··· Passage for review
Come April, as the lengthening day began to utterly banish the night, those travels took me to the Northwest Alaska village of Point Hope for a three month stay. There, I ventured out onto the very edge of the shorefast ice of the Chukchi Sea with Iñupiat Eskimo whale hunters. Even there, in the tents of the hunters, the kitten returned to haunt my dreams.

I stayed three months and then, finally, it was time for me to return to Wasilla, to my wife and children. On the night of July 2, I spent my final night in Point Hope, not in a tent but a construction camp turned village hotel. Even then and there that kitten came. I was greatly disturbed, for I, Grahamn Kracker, Alaska bush pilot and photographer of whales and hunters, was not a man to be wasting valuable dream time upon a kitten. If I had to dream about a kitten, then I should at least dream that I was scolding it, shooing it away, kicking dirt at it. Certainly, in no dream should I have been charmed by it - yet I was charmed.

Disturbed, I awoke from the dream for the final time. It was a bit past midnight. I sat up in bed, pushed back the curtain and looked outside to see the sun gliding low over the horizon directly to the north, over the broken ice that still floated in the Chukchi Sea.

Come morning, I rose groggily and unrested from bed. I packed my gear, accepted a ride from the son of the whaling captain who had hosted me on the ice, and went to my airplane, which I called the Running Dog. As I did the preflight, I climbed atop the big, fat, bush-plane tires to inspect the top of the wings. I was both shocked and angered to see a series of holes poked through the aircraft fabric, each about one foot apart. The holes ran from one wingtip to the other. I wondered who would have done such a thing, and how. And then I saw, on one wing tip, a big pile of raven poop.

The vandal had left his signature. 

I pulled a roll of duct tape out of the airplane, patched the holes, climbed into the cockpit, fired up the engine, rolled onto the runway, shoved the throttle forward. The little airplane roared toward the sea, then lifted into the air over it. I turned to the southeast, flew low over the beach, wagged my wings at a group of friends who had gathered to wave goodbye, then climbed to 2000 feet and pointed the nose of the Dog in the direction that would take me home.
······
● **Task requirements**
In the passage about leaving Point Hope, what name did the narrator give the airplane?
··· Records supplied
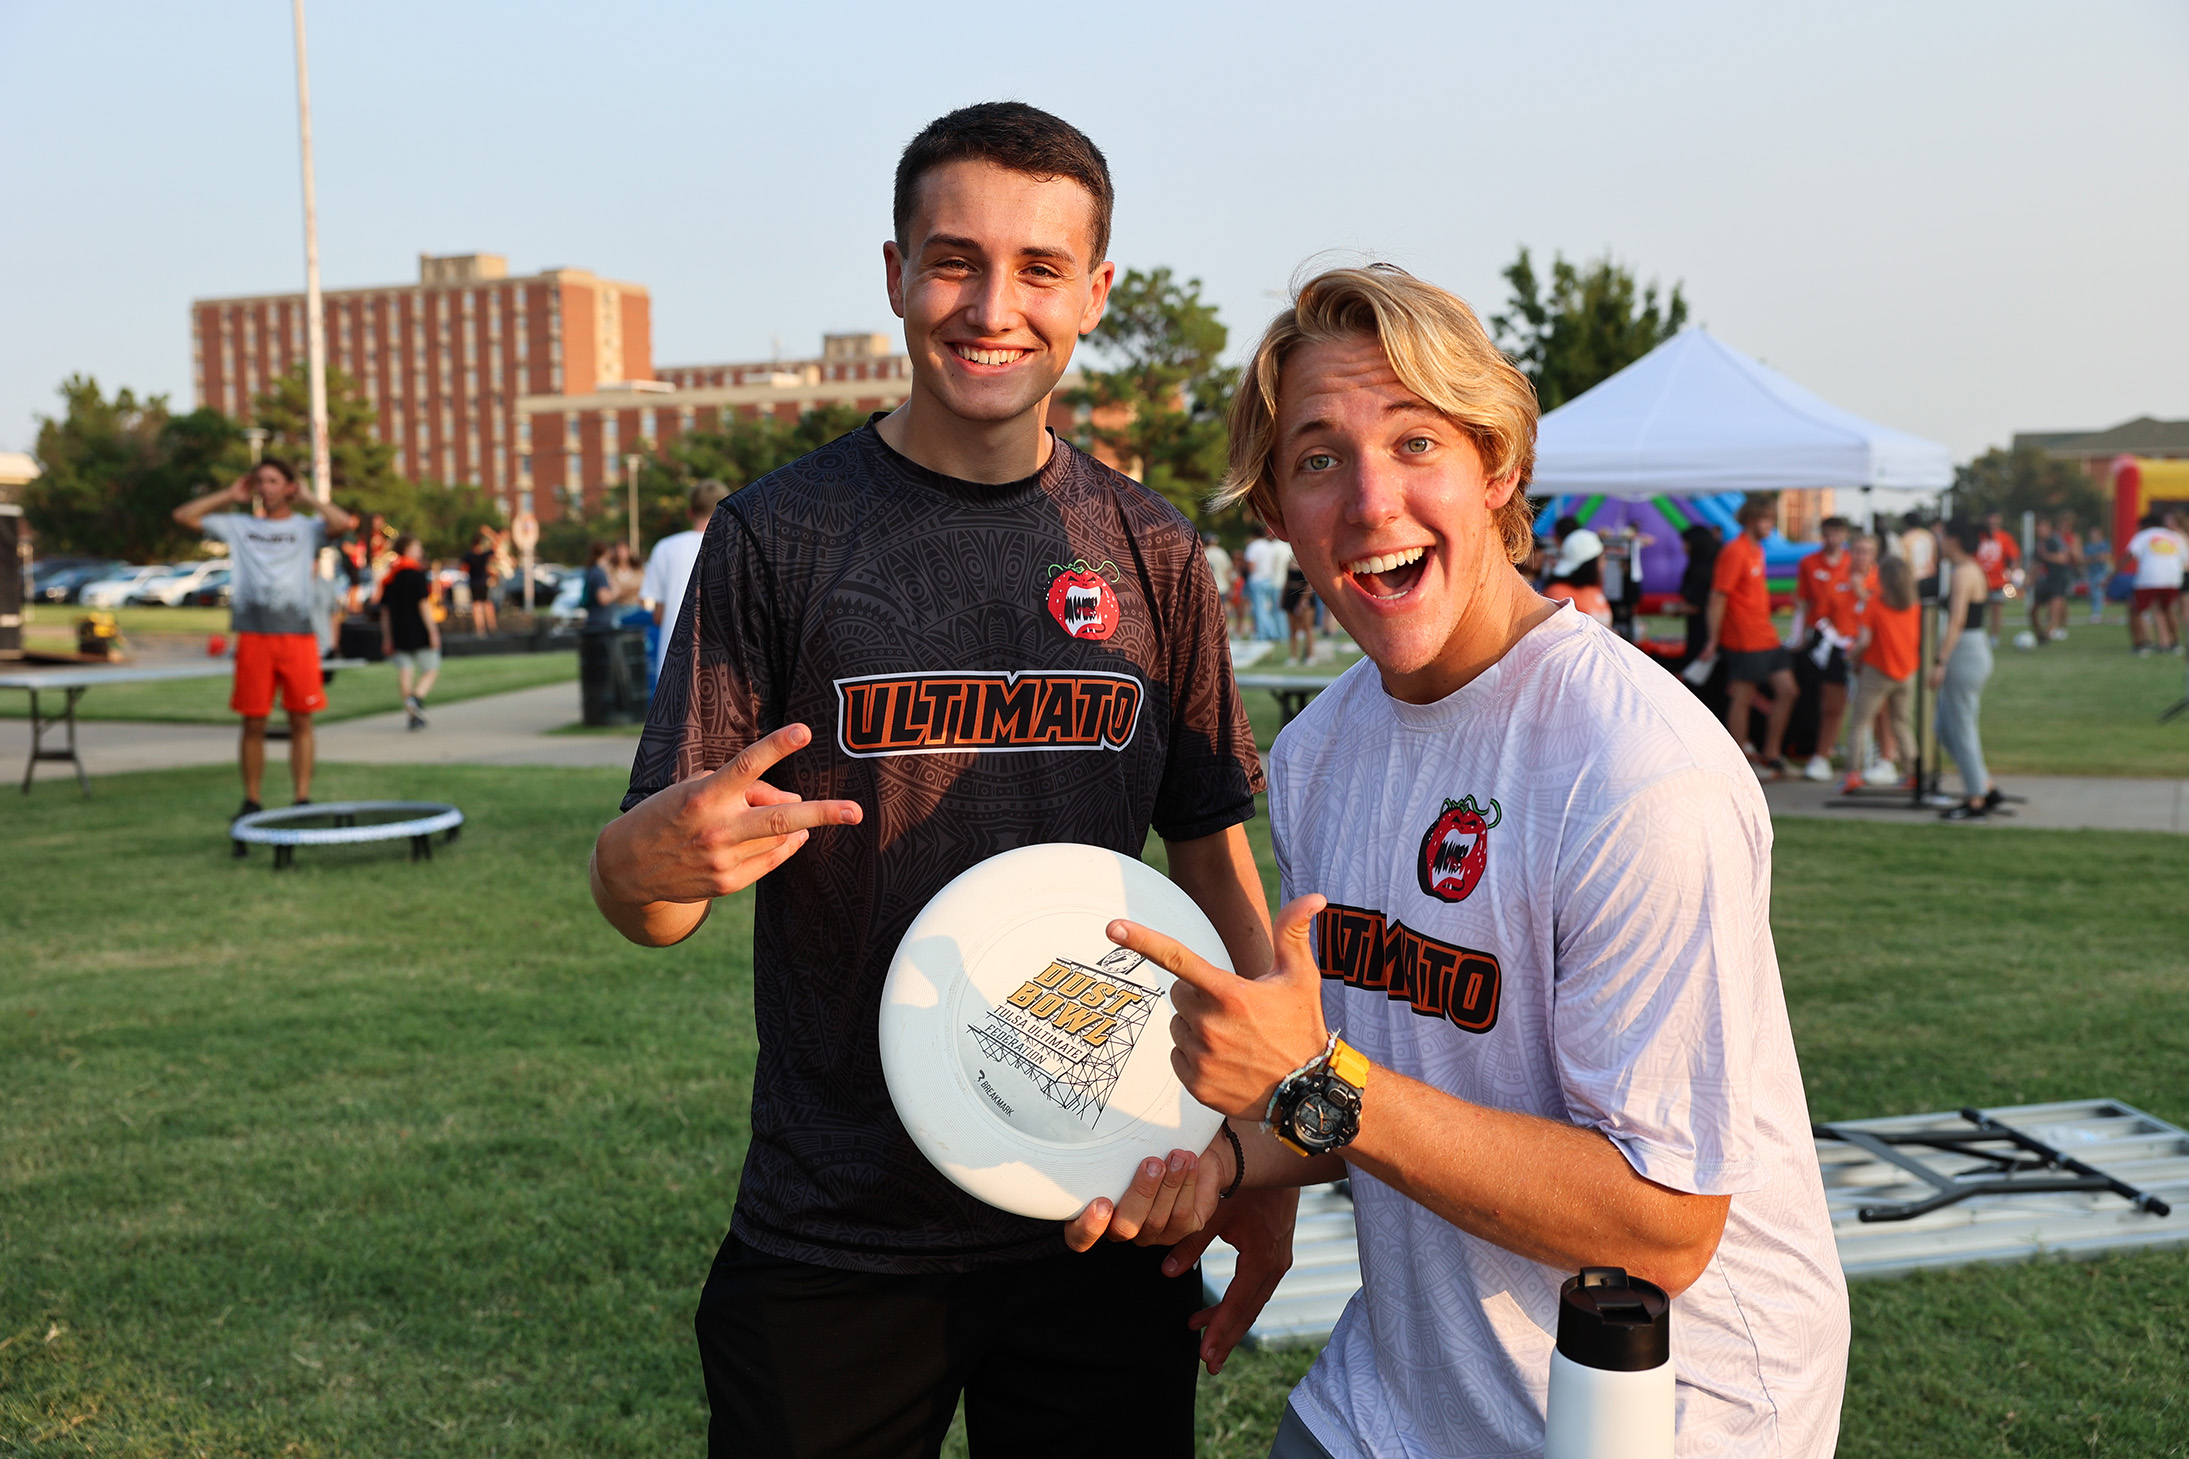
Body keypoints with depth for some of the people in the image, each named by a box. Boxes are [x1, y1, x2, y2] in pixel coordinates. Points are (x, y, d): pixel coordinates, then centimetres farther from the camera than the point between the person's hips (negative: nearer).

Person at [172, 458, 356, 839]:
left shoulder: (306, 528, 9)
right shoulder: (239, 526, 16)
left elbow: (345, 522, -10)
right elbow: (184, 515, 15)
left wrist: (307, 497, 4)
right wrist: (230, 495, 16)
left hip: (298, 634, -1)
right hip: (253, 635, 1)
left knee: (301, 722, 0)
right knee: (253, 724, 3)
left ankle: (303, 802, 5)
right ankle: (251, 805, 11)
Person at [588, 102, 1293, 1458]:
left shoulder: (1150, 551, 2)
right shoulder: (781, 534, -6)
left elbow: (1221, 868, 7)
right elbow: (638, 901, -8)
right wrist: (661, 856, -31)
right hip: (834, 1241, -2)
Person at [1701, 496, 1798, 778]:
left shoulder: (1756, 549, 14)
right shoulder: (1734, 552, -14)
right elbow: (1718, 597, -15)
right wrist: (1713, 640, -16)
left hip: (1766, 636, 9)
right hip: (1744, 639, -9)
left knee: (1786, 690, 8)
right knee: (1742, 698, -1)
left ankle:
······
● **Result**
The Running Dog